Finally, Sentry argues that the corporate separateness of NLMK NA and NLMK Verona should be ignored under Delaware's "agency theory." Under Delaware law, a corporate parent may be liable for the acts of its subsidiary if "the subsidiary acted as an agent of the parent." Traxys North America LLC v. Evraz Claymont Steel, Inc., et al, 2011 WL 1322780 (D. Del. April 4, 2011) (citing Phoenix Canada Oil Co., Ltd. V. Texaco, Inc., 842 F.2d 1466 (3d Cir 1988)). To pierce the veil under an agency theory, the proponent must show (1) an agency arrangement between the affiliated companies, and (2) "that the arrangement is related to the cause of action." Id. The case cited by Sentry, Traxys, illustrates these requirements. In that case, Claymont, the steel manufacturing subsidiary of the defendant, Evraz Claymont Steel, purchased silicon manganese from Traxys but failed to pay. Traxys then sued Evraz Claymont, not Claymont. On summary judgment, the court concluded that there was a question of fact as to whether Claymont was acting as Evraz Claymont's agent in the transaction and that any such agency relationship involved the sale underlying Traxys' contract claim. In contrast to Traxys, Sentry cannot establish the requirements for agency liability. Even if Sentry can create a fact question as to an agency relationship between NLMK NA and NLMK Verona, it has not come forward with any summary judgment evidence connecting that agency arrangement to the purchase of defective plates from Thyssen. The summary judgment record reveals no involvement by NLMK NA in that sale.
For these reasons, the court finds Sentry cannot establish that NLMK NA operates as the alter ego or agent of NLMK Verona under Delaware law. As a result, Sentry cannot impute NLMK Verona's role as a seller or manufacturer in connection with the Thyssen sale to NLMK NA for purposes of a redhibition claim. In sum, NLMK NA was not the manufacturer nor the seller of the defective steel plates sold by Thyssen. Accordingly, Sentry cannot offset the price of these defective plates against the amounts due to NLMK NA.

**Data shown:**
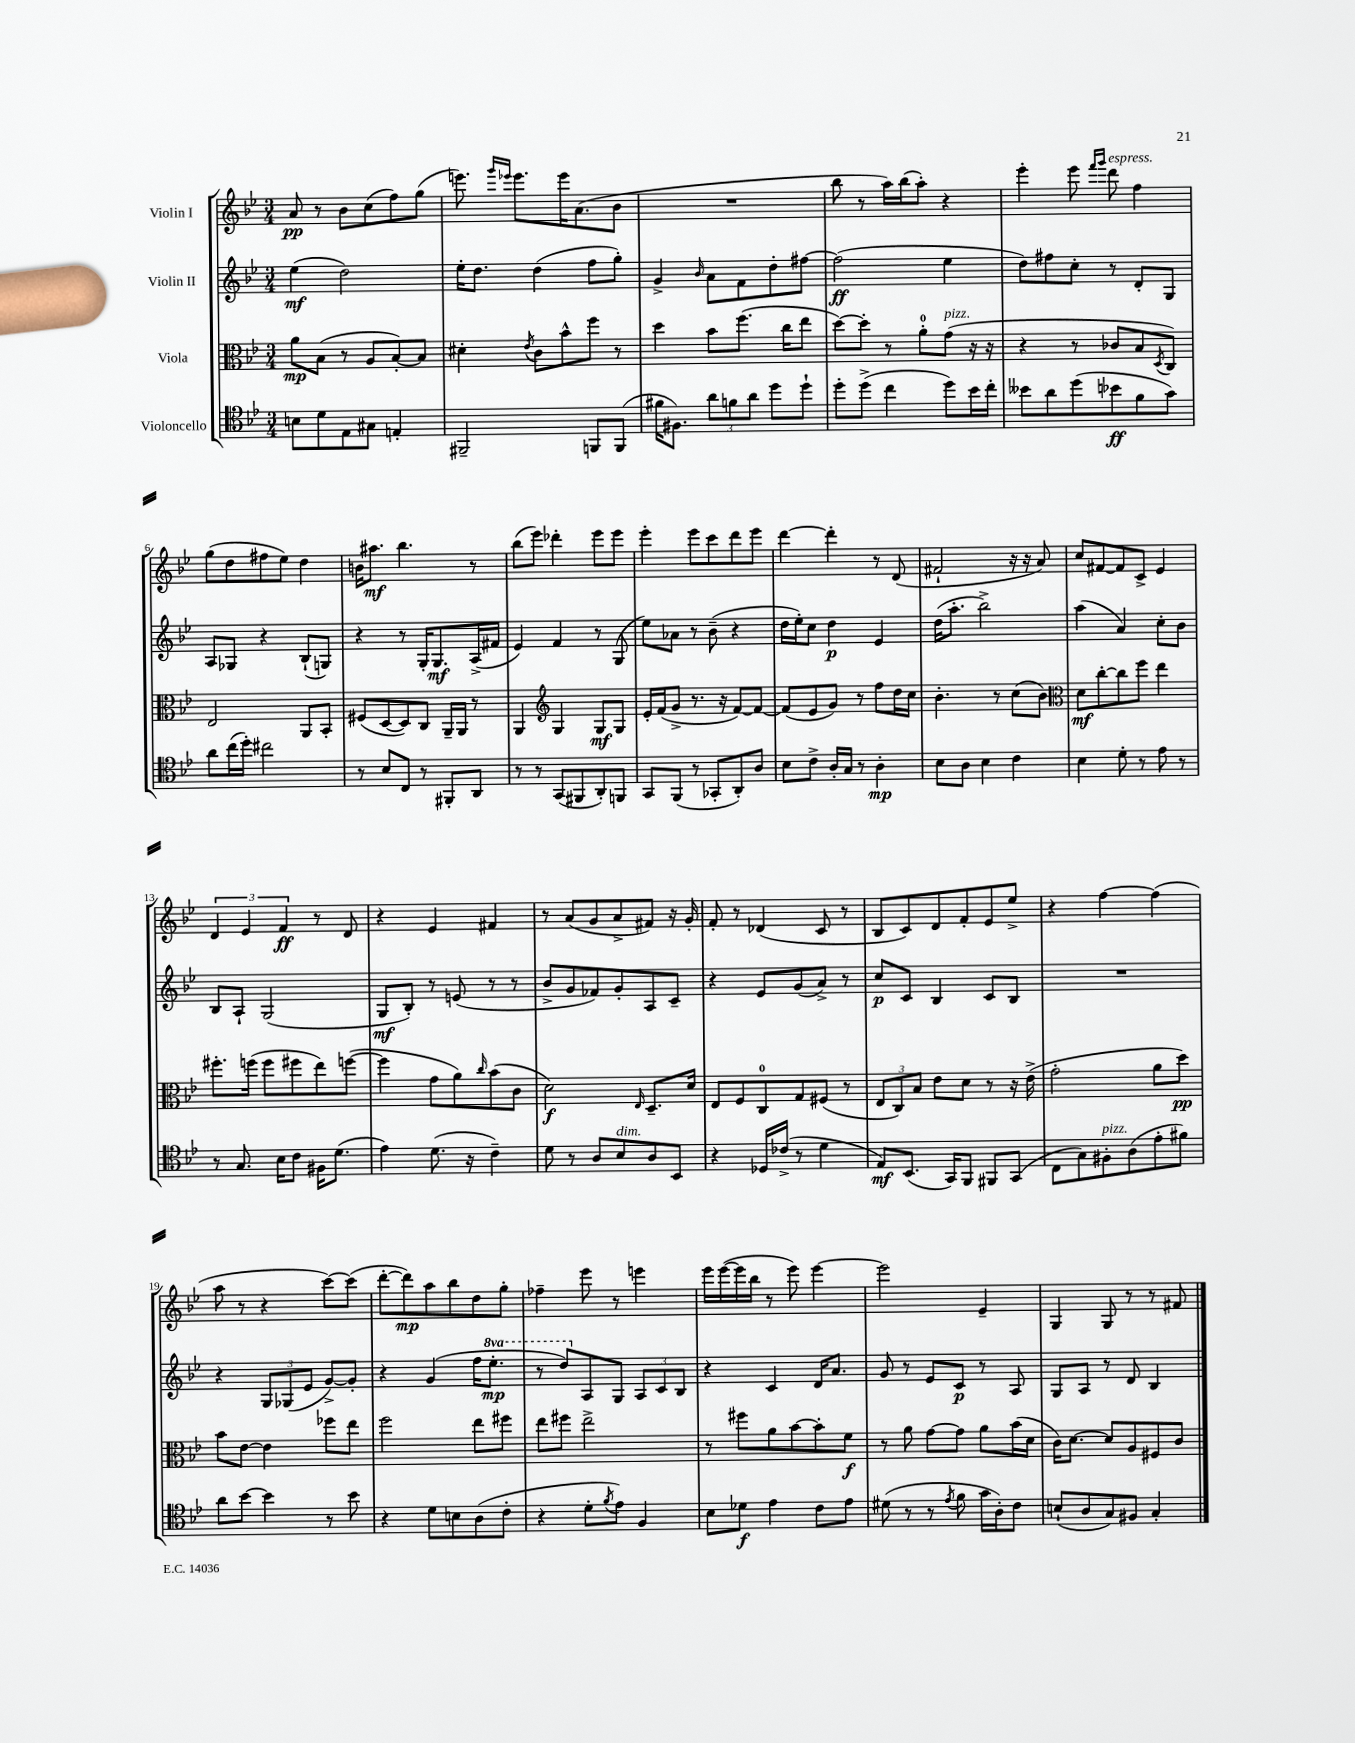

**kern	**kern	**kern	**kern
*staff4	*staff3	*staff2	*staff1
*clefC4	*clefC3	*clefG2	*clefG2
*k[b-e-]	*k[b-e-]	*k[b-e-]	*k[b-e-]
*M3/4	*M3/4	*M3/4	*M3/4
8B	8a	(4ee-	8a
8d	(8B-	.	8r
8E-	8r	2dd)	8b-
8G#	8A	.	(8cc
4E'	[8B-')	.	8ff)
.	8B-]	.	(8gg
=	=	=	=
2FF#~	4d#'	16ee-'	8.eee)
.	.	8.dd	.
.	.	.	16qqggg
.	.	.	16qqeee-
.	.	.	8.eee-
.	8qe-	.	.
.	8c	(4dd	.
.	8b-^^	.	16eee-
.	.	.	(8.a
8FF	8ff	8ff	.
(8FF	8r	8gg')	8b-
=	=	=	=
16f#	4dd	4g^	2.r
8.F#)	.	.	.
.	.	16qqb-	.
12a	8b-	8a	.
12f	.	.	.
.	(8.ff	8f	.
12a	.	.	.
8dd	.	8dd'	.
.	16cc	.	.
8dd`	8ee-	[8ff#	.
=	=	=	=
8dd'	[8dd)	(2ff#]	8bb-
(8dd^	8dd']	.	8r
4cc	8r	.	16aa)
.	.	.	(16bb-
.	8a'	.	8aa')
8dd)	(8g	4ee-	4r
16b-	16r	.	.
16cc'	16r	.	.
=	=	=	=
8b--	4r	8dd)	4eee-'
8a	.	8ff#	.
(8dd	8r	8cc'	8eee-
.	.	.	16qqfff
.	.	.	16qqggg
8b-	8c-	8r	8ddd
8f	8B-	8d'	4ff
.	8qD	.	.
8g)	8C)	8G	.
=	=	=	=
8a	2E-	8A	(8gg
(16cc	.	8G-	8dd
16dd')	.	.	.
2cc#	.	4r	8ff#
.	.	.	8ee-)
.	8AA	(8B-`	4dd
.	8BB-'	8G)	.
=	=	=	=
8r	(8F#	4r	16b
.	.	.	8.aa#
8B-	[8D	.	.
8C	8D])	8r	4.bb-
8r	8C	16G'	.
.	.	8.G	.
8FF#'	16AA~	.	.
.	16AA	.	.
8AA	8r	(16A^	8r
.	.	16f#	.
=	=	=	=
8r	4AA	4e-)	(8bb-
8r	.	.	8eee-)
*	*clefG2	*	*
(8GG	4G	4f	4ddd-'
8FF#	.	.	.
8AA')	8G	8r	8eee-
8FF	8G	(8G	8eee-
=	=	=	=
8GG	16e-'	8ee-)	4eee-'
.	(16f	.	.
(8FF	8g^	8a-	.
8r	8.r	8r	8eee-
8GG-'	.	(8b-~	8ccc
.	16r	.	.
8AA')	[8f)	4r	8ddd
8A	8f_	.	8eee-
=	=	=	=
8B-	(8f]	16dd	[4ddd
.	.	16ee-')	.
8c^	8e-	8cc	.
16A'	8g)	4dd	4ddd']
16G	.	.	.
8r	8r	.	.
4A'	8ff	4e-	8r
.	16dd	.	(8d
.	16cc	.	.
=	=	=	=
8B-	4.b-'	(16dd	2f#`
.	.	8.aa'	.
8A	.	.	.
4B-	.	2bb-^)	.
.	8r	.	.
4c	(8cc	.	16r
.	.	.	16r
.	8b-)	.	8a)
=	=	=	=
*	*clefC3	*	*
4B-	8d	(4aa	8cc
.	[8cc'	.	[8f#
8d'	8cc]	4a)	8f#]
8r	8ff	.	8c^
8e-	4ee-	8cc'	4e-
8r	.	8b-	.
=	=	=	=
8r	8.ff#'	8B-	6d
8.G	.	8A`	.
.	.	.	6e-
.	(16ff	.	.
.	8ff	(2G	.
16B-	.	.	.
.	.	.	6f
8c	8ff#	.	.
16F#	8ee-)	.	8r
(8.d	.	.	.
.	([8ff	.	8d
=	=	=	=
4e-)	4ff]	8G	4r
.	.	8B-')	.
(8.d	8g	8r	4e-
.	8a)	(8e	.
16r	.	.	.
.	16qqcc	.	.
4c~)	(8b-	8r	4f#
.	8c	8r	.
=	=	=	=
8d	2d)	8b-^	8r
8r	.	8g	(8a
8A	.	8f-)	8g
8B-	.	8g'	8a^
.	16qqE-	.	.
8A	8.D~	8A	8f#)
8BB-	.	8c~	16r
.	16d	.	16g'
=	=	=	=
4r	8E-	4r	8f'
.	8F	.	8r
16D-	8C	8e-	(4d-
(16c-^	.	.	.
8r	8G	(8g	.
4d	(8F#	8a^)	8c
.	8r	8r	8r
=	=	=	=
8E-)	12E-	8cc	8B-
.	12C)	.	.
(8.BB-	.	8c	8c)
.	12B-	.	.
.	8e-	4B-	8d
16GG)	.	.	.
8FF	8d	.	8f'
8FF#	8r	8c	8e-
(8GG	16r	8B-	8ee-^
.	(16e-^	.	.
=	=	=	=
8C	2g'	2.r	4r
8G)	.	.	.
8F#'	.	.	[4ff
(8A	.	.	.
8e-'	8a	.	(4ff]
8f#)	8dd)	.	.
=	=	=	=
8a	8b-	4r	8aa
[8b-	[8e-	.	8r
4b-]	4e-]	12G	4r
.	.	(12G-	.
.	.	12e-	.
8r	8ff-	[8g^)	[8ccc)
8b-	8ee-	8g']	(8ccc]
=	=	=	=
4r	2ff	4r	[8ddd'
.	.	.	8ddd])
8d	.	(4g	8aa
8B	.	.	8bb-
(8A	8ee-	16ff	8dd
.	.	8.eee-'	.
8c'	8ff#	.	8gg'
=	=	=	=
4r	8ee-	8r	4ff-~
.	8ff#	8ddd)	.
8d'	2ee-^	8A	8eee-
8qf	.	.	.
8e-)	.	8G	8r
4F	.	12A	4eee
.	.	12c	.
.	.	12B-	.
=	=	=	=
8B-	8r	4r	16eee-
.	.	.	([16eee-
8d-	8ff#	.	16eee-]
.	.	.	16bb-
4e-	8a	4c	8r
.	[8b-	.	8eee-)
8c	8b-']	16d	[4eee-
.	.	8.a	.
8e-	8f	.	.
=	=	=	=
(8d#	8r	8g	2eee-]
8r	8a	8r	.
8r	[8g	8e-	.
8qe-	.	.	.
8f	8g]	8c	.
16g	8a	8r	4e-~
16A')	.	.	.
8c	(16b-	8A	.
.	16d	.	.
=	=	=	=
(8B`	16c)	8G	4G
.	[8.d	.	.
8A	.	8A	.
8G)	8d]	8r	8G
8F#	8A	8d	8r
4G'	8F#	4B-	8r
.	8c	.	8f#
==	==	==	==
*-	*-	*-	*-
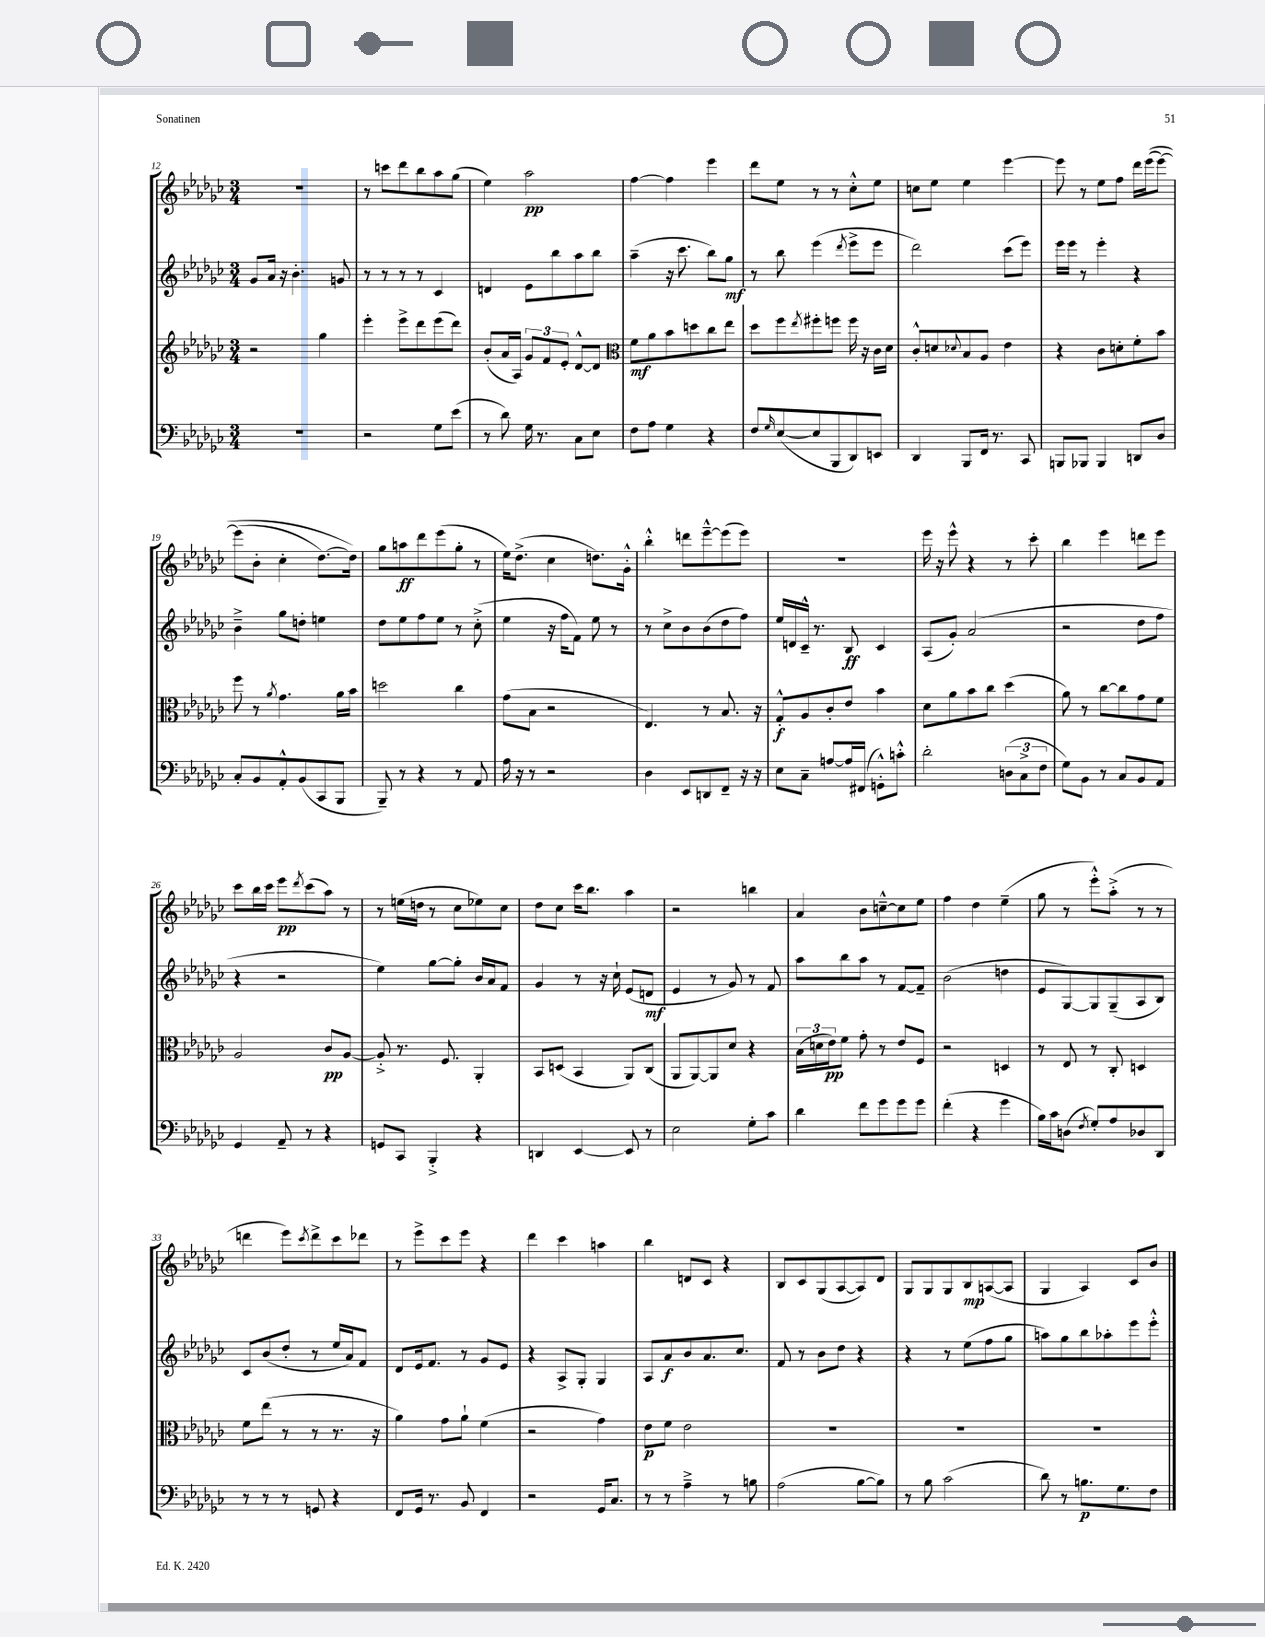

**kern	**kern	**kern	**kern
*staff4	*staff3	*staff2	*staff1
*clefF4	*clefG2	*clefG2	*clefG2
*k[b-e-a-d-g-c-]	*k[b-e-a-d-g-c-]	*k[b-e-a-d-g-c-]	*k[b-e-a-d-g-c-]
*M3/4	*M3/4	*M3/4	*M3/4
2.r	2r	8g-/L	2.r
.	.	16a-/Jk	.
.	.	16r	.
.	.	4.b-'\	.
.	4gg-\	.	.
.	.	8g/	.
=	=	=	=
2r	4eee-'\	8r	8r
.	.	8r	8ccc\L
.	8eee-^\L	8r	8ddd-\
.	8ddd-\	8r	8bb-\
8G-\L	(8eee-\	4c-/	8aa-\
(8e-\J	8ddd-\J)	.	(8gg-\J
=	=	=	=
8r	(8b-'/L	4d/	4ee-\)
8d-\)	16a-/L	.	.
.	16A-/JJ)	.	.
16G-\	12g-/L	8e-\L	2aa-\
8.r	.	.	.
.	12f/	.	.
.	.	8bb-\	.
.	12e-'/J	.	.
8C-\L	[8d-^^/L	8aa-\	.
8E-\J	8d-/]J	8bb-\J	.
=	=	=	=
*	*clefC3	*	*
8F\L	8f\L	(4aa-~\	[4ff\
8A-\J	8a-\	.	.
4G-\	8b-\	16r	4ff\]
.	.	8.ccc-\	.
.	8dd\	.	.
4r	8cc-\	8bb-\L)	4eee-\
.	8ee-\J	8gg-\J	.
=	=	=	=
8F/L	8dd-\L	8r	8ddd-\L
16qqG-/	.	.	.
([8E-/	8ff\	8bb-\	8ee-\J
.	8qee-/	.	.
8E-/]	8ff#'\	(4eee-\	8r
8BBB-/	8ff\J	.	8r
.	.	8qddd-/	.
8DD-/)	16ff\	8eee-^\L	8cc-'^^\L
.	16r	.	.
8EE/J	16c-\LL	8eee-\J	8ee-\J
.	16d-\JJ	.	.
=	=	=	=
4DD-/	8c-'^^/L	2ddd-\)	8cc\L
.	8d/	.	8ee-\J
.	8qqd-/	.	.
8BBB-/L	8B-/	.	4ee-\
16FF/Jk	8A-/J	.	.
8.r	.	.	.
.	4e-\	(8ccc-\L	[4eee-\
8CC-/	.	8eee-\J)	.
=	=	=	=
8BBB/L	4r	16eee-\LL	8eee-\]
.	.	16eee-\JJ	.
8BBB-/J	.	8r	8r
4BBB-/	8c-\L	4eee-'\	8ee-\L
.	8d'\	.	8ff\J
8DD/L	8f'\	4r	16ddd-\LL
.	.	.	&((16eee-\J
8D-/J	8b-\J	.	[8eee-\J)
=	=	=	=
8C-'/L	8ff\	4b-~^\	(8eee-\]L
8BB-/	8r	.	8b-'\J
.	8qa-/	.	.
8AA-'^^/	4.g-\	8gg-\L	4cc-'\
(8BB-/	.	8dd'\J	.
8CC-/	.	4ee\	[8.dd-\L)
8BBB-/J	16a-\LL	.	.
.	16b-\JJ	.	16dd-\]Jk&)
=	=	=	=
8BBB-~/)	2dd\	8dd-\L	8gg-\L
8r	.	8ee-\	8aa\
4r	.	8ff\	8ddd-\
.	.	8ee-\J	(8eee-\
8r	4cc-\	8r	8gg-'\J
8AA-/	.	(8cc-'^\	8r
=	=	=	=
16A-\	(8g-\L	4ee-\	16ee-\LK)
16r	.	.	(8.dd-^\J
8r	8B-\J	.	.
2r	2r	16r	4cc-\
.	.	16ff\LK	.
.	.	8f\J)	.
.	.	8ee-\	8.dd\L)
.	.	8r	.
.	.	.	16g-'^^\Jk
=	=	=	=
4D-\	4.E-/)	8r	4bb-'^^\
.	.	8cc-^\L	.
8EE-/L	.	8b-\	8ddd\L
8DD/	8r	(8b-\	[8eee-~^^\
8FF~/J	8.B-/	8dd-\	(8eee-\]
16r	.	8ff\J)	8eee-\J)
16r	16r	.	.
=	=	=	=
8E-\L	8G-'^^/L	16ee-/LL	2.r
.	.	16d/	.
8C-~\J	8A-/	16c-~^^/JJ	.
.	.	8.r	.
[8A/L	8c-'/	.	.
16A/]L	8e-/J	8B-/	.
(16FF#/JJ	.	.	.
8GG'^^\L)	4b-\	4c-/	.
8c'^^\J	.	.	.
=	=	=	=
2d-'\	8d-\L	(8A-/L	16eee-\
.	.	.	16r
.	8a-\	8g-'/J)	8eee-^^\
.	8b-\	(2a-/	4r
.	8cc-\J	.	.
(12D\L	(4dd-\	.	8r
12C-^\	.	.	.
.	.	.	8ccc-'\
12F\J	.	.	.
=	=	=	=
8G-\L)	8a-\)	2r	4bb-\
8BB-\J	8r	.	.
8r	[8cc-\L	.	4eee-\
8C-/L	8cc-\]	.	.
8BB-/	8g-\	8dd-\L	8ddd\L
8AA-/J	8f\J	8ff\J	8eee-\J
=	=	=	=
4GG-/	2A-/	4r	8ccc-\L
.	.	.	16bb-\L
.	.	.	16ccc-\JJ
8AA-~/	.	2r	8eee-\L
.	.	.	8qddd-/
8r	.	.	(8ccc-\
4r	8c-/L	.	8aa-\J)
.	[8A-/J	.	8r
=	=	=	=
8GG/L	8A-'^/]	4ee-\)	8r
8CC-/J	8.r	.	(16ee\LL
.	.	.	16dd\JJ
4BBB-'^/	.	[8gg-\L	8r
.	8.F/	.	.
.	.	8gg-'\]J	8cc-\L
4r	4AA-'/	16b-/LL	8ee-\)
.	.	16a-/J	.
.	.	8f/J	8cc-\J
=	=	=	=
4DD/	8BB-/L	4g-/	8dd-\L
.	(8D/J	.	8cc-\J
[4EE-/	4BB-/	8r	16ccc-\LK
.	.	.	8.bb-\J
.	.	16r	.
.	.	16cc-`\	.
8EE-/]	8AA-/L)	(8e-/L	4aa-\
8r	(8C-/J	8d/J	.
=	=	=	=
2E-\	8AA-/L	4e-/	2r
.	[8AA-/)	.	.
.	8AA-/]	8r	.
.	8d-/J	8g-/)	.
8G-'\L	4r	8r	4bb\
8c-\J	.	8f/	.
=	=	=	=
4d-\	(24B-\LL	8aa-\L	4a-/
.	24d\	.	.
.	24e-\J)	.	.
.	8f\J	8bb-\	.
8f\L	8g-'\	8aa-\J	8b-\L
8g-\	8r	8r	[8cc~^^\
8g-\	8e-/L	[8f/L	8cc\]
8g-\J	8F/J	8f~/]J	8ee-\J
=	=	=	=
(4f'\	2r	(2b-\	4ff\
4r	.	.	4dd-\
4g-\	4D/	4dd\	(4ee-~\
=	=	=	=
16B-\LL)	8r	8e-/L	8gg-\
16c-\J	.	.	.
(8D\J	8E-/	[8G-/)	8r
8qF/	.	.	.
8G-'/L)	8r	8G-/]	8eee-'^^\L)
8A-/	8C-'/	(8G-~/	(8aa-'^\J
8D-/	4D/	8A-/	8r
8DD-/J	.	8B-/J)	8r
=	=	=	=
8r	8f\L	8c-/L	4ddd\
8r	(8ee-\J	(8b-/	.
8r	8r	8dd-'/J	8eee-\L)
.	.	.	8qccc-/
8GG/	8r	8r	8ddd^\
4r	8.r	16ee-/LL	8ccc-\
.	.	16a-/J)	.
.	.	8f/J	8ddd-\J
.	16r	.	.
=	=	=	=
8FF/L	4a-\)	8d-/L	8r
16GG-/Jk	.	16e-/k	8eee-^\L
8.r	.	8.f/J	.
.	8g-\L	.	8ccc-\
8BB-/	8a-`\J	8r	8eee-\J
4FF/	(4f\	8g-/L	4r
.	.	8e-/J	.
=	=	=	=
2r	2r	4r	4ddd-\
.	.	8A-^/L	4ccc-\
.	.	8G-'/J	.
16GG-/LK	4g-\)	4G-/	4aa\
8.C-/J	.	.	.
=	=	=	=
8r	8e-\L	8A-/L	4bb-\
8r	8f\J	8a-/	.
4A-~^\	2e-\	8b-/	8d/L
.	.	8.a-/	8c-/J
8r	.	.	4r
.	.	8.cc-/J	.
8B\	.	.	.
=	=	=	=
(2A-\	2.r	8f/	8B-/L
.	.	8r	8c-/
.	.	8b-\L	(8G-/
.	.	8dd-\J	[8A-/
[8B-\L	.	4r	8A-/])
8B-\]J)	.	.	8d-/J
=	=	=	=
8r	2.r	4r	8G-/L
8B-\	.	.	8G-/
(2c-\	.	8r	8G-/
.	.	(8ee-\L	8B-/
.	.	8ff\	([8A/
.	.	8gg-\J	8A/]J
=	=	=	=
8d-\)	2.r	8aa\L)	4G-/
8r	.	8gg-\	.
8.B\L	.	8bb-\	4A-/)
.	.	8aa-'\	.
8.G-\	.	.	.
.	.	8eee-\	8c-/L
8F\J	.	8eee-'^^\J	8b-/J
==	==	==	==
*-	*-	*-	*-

**To-do list:**
1 - In the court excerpt, whom did Traxys sue after Claymont failed to pay for the silicon manganese?
2 - Copy the court excerpt word for word from "For these reasons, the" to "to NLMK NA.".
3 - Condense the paragraph of the court excerpt that begins "For these reasons" into a short list that keeps its main facts.
The rows above come from a separate source.

**Full solutions:**
1 - Traxys sued Evraz Claymont, not Claymont.

2 -
For these reasons, the court finds Sentry cannot establish that NLMK NA operates as the alter ego or agent of NLMK Verona under Delaware law. As a result, Sentry cannot impute NLMK Verona's role as a seller or manufacturer in connection with the Thyssen sale to NLMK NA for purposes of a redhibition claim. In sum, NLMK NA was not the manufacturer nor the seller of the defective steel plates sold by Thyssen. Accordingly, Sentry cannot offset the price of these defective plates against the amounts due to NLMK NA.

3 -
- Sentry cannot establish under Delaware law that NLMK NA is the alter ego or agent of NLMK Verona.
- So Sentry cannot impute NLMK Verona's role as seller or manufacturer in the Thyssen sale to NLMK NA for a redhibition claim.
- NLMK NA neither made nor sold the defective steel plates that Thyssen sold.
- Sentry therefore cannot offset the price of those plates against the amounts it owes NLMK NA.